# Goldendoodle, anyone have one?



## freekygeeky (May 25, 2007)

I don't doo dogs with names like this, to me its a mutt, but these 'designer dogs' are becoming more and more popular, and more and more expensive..

Anyway, the family i work for have finally decided on a breed, and put their name on a list for a goldendoodle. She will be ready to come home in August!

They are going for a very light coloured one, off white/cream in colour , and they have named her Violet!

Does anyone have one?If so what is your one like!?

Here are some images off google (not mine) for those who dont know what they look like..

LOVE this one


----------



## Amalthea (Oct 2, 2007)

Very cute! But the name doesn't even make sense..... At least with the labradoodle, you can see it (*LABRAD*or +p*OODLE*).... Where's the "D" coming from in goldendoodle? *lol* Maybe goldenoodle... *nods*


----------



## freekygeeky (May 25, 2007)

Amalthea said:


> Very cute! But the name doesn't even make sense..... At least with the labradoodle, you can see it (*LABRAD*or +p*OODLE*).... Where's the "D" coming from in goldendoodle? *lol* Maybe goldenoodle... *nods*


i think some are made frommmmmmm

golden retrievers x labradoodle ...

soooo

making the name goldendoodle....

saying that some are made from golden retrievers x poodles....lol


----------



## saxon (Feb 26, 2007)

That would make it a goladradoodle....lmao


----------



## quizicalkat (Jul 7, 2007)

They do know that there is only a 1 in 4 chance of it being non-moulting I hope? That's a 3 in 4 chance of it moulting thick, fluffy heavy coat all year round :whistling2:


----------



## bosshogg (Nov 19, 2006)

will be a golden x poodle unless its from a yellow lab to poodle, these are high energy dogs hope there ready for lots of walks and keeping it entertained


----------



## saxon (Feb 26, 2007)

RECORDS SUPPLIED>
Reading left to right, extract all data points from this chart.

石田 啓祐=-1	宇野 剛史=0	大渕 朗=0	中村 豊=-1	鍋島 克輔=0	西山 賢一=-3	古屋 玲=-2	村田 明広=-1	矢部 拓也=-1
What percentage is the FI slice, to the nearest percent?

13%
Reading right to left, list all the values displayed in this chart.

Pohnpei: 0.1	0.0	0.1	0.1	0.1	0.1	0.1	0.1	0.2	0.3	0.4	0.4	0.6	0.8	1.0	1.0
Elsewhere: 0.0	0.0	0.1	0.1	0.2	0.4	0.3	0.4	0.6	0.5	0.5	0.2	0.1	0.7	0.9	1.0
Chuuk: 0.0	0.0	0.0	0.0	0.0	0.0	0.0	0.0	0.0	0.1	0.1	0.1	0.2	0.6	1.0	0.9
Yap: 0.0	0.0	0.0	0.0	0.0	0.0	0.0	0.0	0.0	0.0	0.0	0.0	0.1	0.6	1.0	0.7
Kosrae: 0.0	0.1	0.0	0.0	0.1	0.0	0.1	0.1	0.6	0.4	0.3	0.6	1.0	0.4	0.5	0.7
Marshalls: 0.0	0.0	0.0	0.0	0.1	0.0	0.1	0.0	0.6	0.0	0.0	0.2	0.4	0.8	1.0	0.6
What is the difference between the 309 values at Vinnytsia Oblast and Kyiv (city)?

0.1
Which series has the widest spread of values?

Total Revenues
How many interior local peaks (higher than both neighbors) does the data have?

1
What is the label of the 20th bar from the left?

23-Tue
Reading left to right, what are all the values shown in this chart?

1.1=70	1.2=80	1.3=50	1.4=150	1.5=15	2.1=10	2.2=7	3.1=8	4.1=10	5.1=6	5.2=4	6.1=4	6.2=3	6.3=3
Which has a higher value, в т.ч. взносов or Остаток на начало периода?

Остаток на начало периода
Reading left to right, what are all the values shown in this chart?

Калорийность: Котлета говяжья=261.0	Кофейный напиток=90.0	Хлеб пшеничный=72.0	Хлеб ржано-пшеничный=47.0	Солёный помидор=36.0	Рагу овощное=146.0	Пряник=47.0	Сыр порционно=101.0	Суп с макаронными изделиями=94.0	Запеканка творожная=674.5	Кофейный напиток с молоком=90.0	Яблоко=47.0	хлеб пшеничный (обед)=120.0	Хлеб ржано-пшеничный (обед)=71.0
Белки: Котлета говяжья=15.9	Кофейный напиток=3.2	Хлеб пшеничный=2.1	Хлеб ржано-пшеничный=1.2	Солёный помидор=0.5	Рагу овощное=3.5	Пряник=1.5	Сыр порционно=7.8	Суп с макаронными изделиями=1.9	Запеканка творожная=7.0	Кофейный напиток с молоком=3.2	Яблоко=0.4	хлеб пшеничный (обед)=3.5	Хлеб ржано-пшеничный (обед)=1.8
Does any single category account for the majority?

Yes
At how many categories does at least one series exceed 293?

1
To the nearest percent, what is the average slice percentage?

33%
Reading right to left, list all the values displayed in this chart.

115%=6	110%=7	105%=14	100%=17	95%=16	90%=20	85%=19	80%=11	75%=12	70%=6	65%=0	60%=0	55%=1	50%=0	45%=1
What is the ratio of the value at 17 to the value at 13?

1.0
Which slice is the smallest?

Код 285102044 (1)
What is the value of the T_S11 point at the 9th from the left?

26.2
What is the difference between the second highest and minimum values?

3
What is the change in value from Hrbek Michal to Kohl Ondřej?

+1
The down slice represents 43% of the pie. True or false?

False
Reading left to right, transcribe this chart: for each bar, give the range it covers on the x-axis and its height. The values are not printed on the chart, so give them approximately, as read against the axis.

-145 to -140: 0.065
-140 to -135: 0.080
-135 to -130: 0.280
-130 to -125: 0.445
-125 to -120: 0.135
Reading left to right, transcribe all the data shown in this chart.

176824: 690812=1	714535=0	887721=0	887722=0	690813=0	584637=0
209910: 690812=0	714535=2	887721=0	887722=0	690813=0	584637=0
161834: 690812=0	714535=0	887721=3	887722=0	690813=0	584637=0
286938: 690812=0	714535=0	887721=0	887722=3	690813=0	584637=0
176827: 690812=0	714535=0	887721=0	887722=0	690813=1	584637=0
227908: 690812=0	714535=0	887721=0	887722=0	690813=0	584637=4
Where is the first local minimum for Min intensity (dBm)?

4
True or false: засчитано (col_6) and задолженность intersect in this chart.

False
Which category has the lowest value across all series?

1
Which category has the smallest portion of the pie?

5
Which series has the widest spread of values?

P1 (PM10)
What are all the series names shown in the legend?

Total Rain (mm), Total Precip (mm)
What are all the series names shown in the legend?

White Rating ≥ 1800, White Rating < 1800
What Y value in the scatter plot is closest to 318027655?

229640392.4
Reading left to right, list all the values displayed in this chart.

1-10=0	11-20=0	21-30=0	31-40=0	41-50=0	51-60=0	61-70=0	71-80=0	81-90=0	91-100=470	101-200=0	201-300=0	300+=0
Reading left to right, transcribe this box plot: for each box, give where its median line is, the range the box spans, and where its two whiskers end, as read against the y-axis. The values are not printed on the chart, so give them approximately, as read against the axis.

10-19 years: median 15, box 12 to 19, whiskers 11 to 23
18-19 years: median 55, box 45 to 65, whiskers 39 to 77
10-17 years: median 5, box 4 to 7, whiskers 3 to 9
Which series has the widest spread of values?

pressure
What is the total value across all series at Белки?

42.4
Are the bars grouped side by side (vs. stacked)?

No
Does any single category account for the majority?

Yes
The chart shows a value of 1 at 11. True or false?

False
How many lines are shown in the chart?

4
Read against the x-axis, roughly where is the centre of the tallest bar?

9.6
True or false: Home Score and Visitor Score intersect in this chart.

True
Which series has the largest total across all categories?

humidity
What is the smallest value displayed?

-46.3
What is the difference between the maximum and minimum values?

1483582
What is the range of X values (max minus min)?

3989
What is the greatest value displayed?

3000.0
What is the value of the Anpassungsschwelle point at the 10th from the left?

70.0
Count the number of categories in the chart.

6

WORK INSTRUCTION 1>
In the goldendoodle forum thread, what name has the family given the puppy they are getting?
WORK INSTRUCTION 2>
Write the next part of the goldendoodle forum thread, picking up right after its final line.

TASK RESULT 1>
Violet

TASK RESULT 2>
Of course they are...but then they'll remind the new owner of that as well in around 6 months time!


----------



## NickBenger (Nov 18, 2010)

quizicalkat said:


> They do know that there is only a 1 in 4 chance of it being non-moulting I hope? That's a 3 in 4 chance of it moulting thick, fluffy heavy coat all year round :whistling2:


I've never ever heard that, there is much debate as to whether they moult or not. Personally I have a labradoodle that doesn't, can you show me a source for this?... As far as I know if you continue to breed labradoodle to labradoodle or introduce the occasional poodle you will create a non-moulting dog it's the labrador that causes the moulting problem. Replace the labrador with golden retriever and the same happens. If you breed labrador to poodle you might get some non-moulting and some moulting dogs. The less labrador you have the less moulting you get.


----------



## jeweled lady (Aug 25, 2009)

I get quite a lot of poodle crosses come to my classes. Smaller versions which are really popular are Cockerpoo and Jackapoo.


----------



## Devi (Jan 9, 2011)

TheDogMan said:


> I've never ever heard that, there is much debate as to whether they moult or not. Personally I have a labradoodle that doesn't, can you show me a source for this?... As far as I know if you continue to breed labradoodle to labradoodle or introduce the occasional poodle you will create a non-moulting dog it's the labrador that causes the moulting problem. Replace the labrador with golden retriever and the same happens. If you breed labrador to poodle you might get some non-moulting and some moulting dogs. The less labrador you have the less moulting you get.


Labradoodle Allergy Myth

This explains a lot of the issues. Basically if you are allergic to dog hair only (dog allergy can refer to lots of allergies), then a poodle who rarely sheds is your best bet. If you mix that with anything that does shed then you end up with Russian roulette, whatever genes end up in the dog are fairly random.
It is only when a dog breeds true that you can say that they shed or don't, and so far no labradoodles, goldendoodles, or any other doodles breed true.
Breeding true basically means that you breed two dogs together who look the same and they produce puppies who look the same.
Either way, doodles are mongrels and frankly often not great pets (the excitement of a lab with the intelligence of a standard poodle tends to lead to a collie type dog who needs to be stimulated all the time) when people who want a low allergy dog could just get a blinking poodle, or any of the other non-shedders, maltese, water dog, bedlington, border terrier, the list goes on and on.


----------



## rum&coke (Apr 19, 2009)

I have a friend who has a labradoodle, It's actually quite a nice dog, I was expecting some kind of frankenmut when I imagined the cross but it not that bad really.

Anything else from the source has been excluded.